The other approach subsets the volumetric grid outputting all regions of the model (cells or portions thereof) that exceed the subsetting level. This method has the same dimensionality output as input. The disadvantages of this approach are the need to compute and deal with the all interior volumetric cells and nodes. The advantages include the ability to perform additional subsetting and to compute volumetric or mass calculations on the subset volume.
Cutting and Slicing
Within C Tech’s EVS software there is a significant distinction between the terms cut and slice. Slices create objects with dimensionality one less than the input dimensionality. If a volume is sliced the result is a plane. If a surface is sliced the result is one or more lines. If a line is sliced, one or more points are created. Figure 1.29 has three slice planes passing through a volume which has total hydrocarbon concentrations on a fine 3D grid. The horizontal slice plane is transparent and has isolines on ½ decade intervals.

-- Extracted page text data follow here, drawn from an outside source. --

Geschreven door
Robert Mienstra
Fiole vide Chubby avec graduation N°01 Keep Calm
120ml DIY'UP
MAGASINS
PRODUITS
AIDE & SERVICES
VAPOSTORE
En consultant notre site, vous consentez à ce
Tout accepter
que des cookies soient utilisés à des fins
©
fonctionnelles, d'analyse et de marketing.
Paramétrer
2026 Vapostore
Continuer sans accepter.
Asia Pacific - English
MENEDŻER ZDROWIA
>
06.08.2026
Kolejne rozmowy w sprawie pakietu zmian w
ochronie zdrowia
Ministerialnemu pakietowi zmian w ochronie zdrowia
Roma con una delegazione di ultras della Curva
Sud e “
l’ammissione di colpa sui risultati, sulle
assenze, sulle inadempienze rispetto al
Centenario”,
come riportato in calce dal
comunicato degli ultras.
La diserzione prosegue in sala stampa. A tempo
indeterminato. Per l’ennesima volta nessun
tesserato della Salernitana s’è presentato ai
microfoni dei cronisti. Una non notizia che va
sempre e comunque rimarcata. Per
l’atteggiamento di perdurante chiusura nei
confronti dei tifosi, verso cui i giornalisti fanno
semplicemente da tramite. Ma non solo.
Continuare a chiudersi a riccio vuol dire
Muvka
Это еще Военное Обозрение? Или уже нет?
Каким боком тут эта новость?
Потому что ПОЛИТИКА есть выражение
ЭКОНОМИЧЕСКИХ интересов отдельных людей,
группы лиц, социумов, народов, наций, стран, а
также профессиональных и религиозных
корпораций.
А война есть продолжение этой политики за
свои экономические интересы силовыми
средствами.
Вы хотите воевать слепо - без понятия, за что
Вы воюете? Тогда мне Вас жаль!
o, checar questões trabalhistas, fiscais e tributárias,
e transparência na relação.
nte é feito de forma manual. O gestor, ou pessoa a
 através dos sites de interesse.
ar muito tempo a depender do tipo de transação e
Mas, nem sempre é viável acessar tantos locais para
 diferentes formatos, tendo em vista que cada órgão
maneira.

Figure 0.28 Three Slice Planes Passing Through a 3D Kriged Model
By comparison, cutting still uses a plane, but the dimensionality of input and output are the same. Cutting outputs all portions of the objects on one side of the cutting plane. If a volume is cut, a smaller volume is output. In Figure 1.30, the top half of the grid was cut away, but the plume at 1000 ppm is displayed in this portion of the volume. The lower half of the model also has labeled isolines on ½ decade intervals.
Figure 0.29 Cut 3D Kriged Model with Plume and Labeled Isolines
Isolines
Isolines (sometimes referred to as isopachs) have output dimensionalities that are one less than the input dimensionality. Surfaces with data result in isolines or contour lines that are paths of constant value on the surface(s). Isolines can be labeled or unlabeled. Various labeling techniques can be employed ranging from values placed beside the lines to labels that are incorporated into a break in the line path and mapped to the three-dimensional contours of the underlying surface. Examples of visualizations using isolines are shown in Figures 1.30 and 1.26.